***** TEXT PASSAGE

The major components of a ball valve include:
Valve body – A pressure vessel that contains the components needed to control or shut off the flow through a pipe. It is designed to connect two or more sections of pipe or tubing to each other.
Ball – A sphere with a flow path (hole or tunnel) through the center of it and a connection point for a shaft to rotate it.
Seats – Round donut-shaped discs that form a seal between the body and ball.
Stem – A shaft that connects the internal ball to the outside of the valve to facilitate rotation of the ball.
Packing – Flexible seals that fit around the shaft and prevent the media traveling through the valve from escaping externally.
Bonnet – The part of the valve body that houses the stem and packing.
Operator or Actuator – An external device designed to rotate the stem of the valve. This can be a lever, a gear, a motor-operated gear (electric actuator), or a pneumatic/hydraulic actuator.
Floating Ball Design
A floating ball valve sandwiches the hollow ball between two or more cupped seats that form a tight seal between the body and the ball at the inlet and outlet ports of the valve body.
The ball is rotated (usually 90 degrees) by a shaft that protrudes outside of the valve body and is connected to some form of operator. For this reason, most ball valves are referred to as quarter-turn valves. This shaft is not rigidly attached to the ball in order for the ball to pivot on the end of the shaft as it rotates on the axis of the ball. This is usually accomplished with a slot on top of the ball, perpendicular to the ball’s flow path. The cupped portion of the seats cradle the ball prevents it from moving down in the valve body.
The valve packing prevents the media from escaping the valve body through the stem opening in the bonnet. The most common type of packing today is chevron v-ring type packing. If you look at the cross section profile of this packing, it resembles the letter “V”. The outer diameter of the packing matches the bore of the bonnet. The inside diameter matches the outer diameter of the stem. Multiple rings of this packing are stacked on top of each other and the stem is inserted through the packing. A packing gland on top of the bonnet pushes down on the top of the “V” and causes the packing to expand and seals agains the stem and bonnet.

**********
***** PROVIDED RECORDS

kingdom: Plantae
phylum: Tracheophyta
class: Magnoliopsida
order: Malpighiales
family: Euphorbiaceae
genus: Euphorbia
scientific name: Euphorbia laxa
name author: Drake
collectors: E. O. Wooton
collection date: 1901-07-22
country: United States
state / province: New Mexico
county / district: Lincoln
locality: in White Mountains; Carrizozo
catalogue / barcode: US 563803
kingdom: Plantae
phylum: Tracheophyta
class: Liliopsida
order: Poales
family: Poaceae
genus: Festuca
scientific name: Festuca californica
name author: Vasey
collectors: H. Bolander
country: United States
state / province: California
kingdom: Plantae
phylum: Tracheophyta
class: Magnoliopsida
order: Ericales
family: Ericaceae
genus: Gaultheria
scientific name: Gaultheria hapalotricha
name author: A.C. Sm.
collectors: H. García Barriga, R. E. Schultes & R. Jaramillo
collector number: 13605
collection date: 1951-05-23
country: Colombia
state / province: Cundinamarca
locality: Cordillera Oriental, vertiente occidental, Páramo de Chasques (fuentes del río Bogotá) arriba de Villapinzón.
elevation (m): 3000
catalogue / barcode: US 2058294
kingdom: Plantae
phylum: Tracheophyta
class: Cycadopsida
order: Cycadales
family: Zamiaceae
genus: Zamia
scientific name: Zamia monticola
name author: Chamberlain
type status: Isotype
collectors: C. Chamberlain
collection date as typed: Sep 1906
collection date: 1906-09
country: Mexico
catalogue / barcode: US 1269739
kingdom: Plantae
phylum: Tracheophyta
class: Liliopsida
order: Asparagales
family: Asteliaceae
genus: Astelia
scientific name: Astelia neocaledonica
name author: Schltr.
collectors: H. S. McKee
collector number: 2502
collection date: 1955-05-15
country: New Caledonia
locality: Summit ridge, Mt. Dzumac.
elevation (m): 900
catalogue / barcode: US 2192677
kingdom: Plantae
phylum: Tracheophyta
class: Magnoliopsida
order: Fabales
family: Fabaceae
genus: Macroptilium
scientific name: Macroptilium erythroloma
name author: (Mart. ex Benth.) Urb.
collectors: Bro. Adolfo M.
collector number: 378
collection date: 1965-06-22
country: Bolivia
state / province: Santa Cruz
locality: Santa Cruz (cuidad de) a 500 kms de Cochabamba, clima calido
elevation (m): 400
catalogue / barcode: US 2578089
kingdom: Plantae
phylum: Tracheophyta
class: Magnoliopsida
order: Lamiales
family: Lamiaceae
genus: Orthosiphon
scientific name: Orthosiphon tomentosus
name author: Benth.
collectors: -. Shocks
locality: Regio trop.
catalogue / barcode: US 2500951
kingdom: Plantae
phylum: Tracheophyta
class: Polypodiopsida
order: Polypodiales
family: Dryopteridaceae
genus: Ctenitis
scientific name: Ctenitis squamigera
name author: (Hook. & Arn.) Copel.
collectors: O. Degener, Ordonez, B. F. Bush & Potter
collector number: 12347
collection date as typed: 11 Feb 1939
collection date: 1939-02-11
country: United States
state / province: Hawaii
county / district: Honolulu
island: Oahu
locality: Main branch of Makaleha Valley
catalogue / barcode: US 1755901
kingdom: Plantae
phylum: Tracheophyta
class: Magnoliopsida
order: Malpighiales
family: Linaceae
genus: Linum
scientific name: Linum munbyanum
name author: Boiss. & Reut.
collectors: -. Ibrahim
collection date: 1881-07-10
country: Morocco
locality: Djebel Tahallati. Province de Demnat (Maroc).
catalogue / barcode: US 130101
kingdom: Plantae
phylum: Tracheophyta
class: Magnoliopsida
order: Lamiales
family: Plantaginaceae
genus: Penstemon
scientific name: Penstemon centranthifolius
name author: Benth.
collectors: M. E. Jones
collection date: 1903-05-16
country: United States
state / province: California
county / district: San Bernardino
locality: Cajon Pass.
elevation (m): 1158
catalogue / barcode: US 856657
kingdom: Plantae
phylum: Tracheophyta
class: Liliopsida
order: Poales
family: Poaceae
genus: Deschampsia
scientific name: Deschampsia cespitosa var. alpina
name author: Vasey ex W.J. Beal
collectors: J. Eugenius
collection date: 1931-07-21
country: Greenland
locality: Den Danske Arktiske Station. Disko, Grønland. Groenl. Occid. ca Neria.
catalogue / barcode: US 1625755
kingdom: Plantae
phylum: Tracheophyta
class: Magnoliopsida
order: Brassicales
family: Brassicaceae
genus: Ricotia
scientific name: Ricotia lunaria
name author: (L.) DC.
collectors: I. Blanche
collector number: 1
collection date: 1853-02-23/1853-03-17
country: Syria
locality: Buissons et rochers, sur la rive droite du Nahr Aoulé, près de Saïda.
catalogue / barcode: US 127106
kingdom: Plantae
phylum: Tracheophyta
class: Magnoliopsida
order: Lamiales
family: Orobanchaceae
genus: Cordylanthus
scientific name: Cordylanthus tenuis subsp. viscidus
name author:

**********

#### [PROBLEMS TO WORK ON]
1. Summarize the ball valve text in two sentences.
2. Write out the portion of the ball valve text between "Stem – A shaft" and "of the valve body.", inclusive.
The material after the text stands apart from it.

#### [SOLUTION LIST]
1. A ball valve consists of a body, a ball, seats, a stem, packing, a bonnet, and an operator or actuator that rotates the stem. In a floating ball design, the ball sits between cupped seats and is turned, usually 90 degrees, by a shaft that is not rigidly attached to it, while packing, most commonly chevron v-ring type, keeps the media from escaping through the stem opening in the bonnet.

2.
Stem – A shaft that connects the internal ball to the outside of the valve to facilitate rotation of the ball.
Packing – Flexible seals that fit around the shaft and prevent the media traveling through the valve from escaping externally.
Bonnet – The part of the valve body that houses the stem and packing.
Operator or Actuator – An external device designed to rotate the stem of the valve. This can be a lever, a gear, a motor-operated gear (electric actuator), or a pneumatic/hydraulic actuator.
Floating Ball Design
A floating ball valve sandwiches the hollow ball between two or more cupped seats that form a tight seal between the body and the ball at the inlet and outlet ports of the valve body.